Salmon are sensitive to everything in the environment, even relatively small differences in the the temperature of the water.
“Anything above 23 celsius, they have a hard time doing their biological function,” said Carol-Anne Gillis, a cost-shared biologist, working with the GMRC, the Listuguj Fisheries, and the Restigouche River Watershed Management Council (RRWMC).
She is working on the Strategic Management of Thermal Refuges in the Restigouche River Watershed project. They are looking at preserving – and enhancing – areas of cold water in the river that the salmon tend to hang around. These are important areas, at several different stages in their life cycle of the salmon.
If you ever travelled down the Restigouche River, and stepped out of your canoe into surprisingly cold water – you’re not crazy. There can be as much as a 10 degree difference in some places. There are now 1,825 classified “thermal refuges” identified.
There are “seeps,” where groundwater seeps into the river, and there are “confluence plumes” where streams meet the main river, and start to spread out.

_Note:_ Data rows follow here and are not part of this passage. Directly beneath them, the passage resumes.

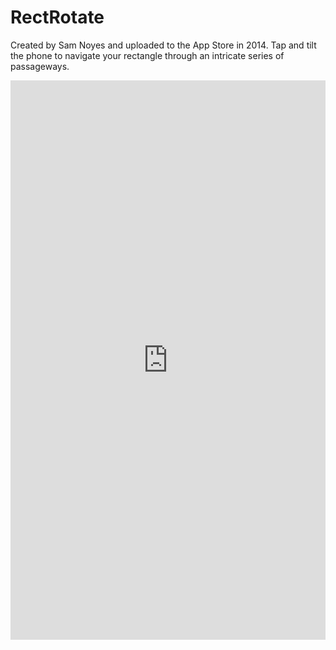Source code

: # RectRotate

Created by Sam Noyes and uploaded to the App Store in 2014. Tap and tilt the phone to navigate your rectangle through an intricate series of passageways.

<div style="width:100%;height:0px;position:relative;padding-bottom:177.500%;"><iframe src="https://streamable.com/s/8y657/ltbxhe" frameborder="0" width="100%" height="100%" allowfullscreen style="width:100%;height:100%;position:absolute;left:0px;top:0px;overflow:hidden;"></iframe></div>
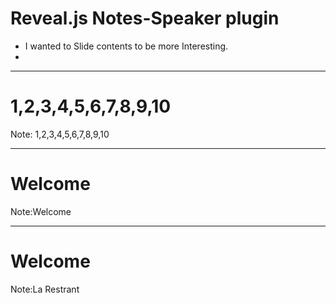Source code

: # Reveal.js Notes-Speaker plugin

* I wanted to Slide contents to be more Interesting.
* 


---



# 1,2,3,4,5,6,7,8,9,10
Note: 1,2,3,4,5,6,7,8,9,10

---

# Welcome

Note:Welcome

---

# Welcome

Note:La Restrant


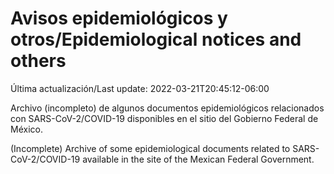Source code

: # Avisos epidemiológicos y otros/Epidemiological notices and others

Última actualización/Last update: 2022-03-21T20:45:12-06:00

Archivo (incompleto) de algunos documentos epidemiológicos relacionados con SARS-CoV-2/COVID-19 disponibles en el sitio del Gobierno Federal de México.

(Incomplete) Archive of some epidemiological documents related to SARS-CoV-2/COVID-19 available in the site of the Mexican Federal Government.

Often, the cold water from a stream will meet the river, and be pushed to the side.
“So you might have this cold water space, but it’s only like a foot wide, and it’s on the shoreline,” said Gillis.
Part of Gillis’ work is to find ways to enhance these confluence plumes.

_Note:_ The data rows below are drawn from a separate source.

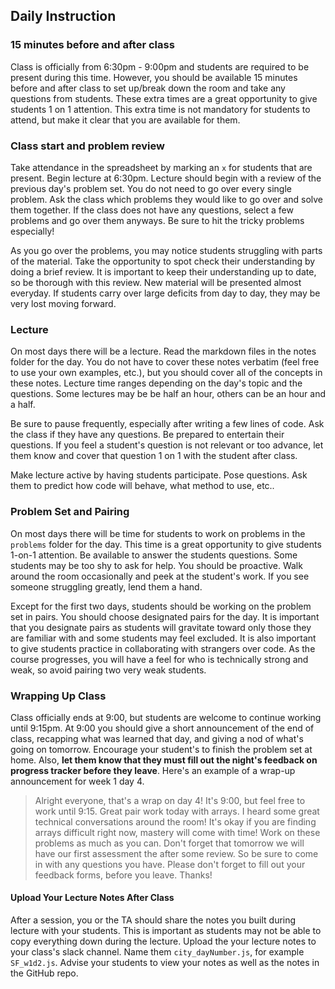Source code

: ## Daily Instruction

### 15 minutes before and after class

Class is officially from 6:30pm - 9:00pm and students are required to be present
during this time. However, you should be available 15 minutes before and after
class to set up/break down the room and take any questions from students. These extra times are a great opportunity to give students
1 on 1 attention. This extra time is not mandatory for students to attend,
but make it clear that you are available for them.

### Class start and problem review

Take attendance in the spreadsheet by marking an `x` for students that are present.
Begin lecture at 6:30pm. Lecture should begin with a review of
the previous day's problem set. You do not need to go over every single problem.
Ask the class which problems they would like to go over and solve them together.
If the class does not have any questions, select a few problems and go over them anyways.
Be sure to hit the tricky problems especially!

As you go over the problems, you may notice students struggling with parts of the
material. Take the opportunity to spot check their understanding by doing a brief
review. It is important to keep their understanding up to date, so be thorough with
this review. New material will be presented almost everyday. If students carry over
large deficits from day to day, they may be very lost moving forward.

### Lecture

On most days there will be a lecture. Read the markdown files in the notes folder
for the day. You do not have to cover these notes verbatim (feel free to use your own
examples, etc.), but you should cover all of the concepts in these notes. Lecture
time ranges depending on the day's topic and the questions. Some lectures may be
be half an hour, others can be an hour and a half.

Be sure to pause frequently, especially after writing a few lines of code. Ask the class
if they have any questions. Be prepared to entertain their questions. If you feel
a student's question is not relevant or too advance, let them know and cover that
question 1 on 1 with the student after class.

Make lecture active by having students participate. Pose questions. Ask them to predict how code will behave, what method to use, etc..

### Problem Set and Pairing

On most days there will be time for students to work on problems in the `problems` folder
for the day. This time is a great opportunity to give students 1-on-1 attention.
Be available to answer the students questions. Some students may be too shy to ask
for help. You should be proactive. Walk around the room occasionally and peek at the
student's work. If you see someone struggling greatly, lend them a hand.

Except for the first two days, students should be working on the problem set in pairs.
You should choose designated pairs for the day. It is important that you designate
pairs as students will gravitate toward only those they are familiar with and some
students may feel excluded. It is also important to give students practice in
collaborating with strangers over code. As the course progresses, you will
have a feel for who is technically strong and weak, so avoid pairing two very
weak students.

### Wrapping Up Class

Class officially ends at 9:00, but students are welcome to continue working until
9:15pm. At 9:00 you should give a short announcement of the end of class, recapping
what was learned that day, and giving a nod of what's going on tomorrow. Encourage
your student's to finish the problem set at home. Also, **let them know that they must
fill out the night's feedback on progress tracker before they leave**. Here's an example of a
wrap-up announcement for week 1 day 4.

> Alright everyone, that's a wrap on day 4! It's 9:00, but feel free to work
until 9:15. Great pair work today with arrays. I heard some great technical conversations
around the room! It's okay if you are finding arrays difficult right now,
mastery will come with time! Work on these problems as much as you can. Don't
forget that tomorrow we will have our first assessment the after some review.
So be sure to come in with any questions you have. Please don't forget to fill out
your feedback forms, before you leave. Thanks!

#### Upload Your Lecture Notes After Class

After a session, you or the TA should share the notes you built during lecture with your students.
This is important as students may not be able to copy everything down during the lecture.
Upload the your lecture notes to your class's slack channel. Name them `city_dayNumber.js`,
for example `SF_w1d2.js`. Advise your students to view your notes as well as the notes in the GitHub repo.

“What we can also do is create these instream structures where you can kind of, either give more energy to the small stream, so it can have a bigger space for fish in the main stem,” she said. “It’s kind of alike a cone. So instead of having a streamline of cold water on the shore line, hugging the shore line, well you can divert it, and create a bigger cone of cold water. So there’s more volume for fish.”
The seeps are a little more complicated to protect. They are protected the same way many other aspects of the river’s health is maintained – managing nearby land use.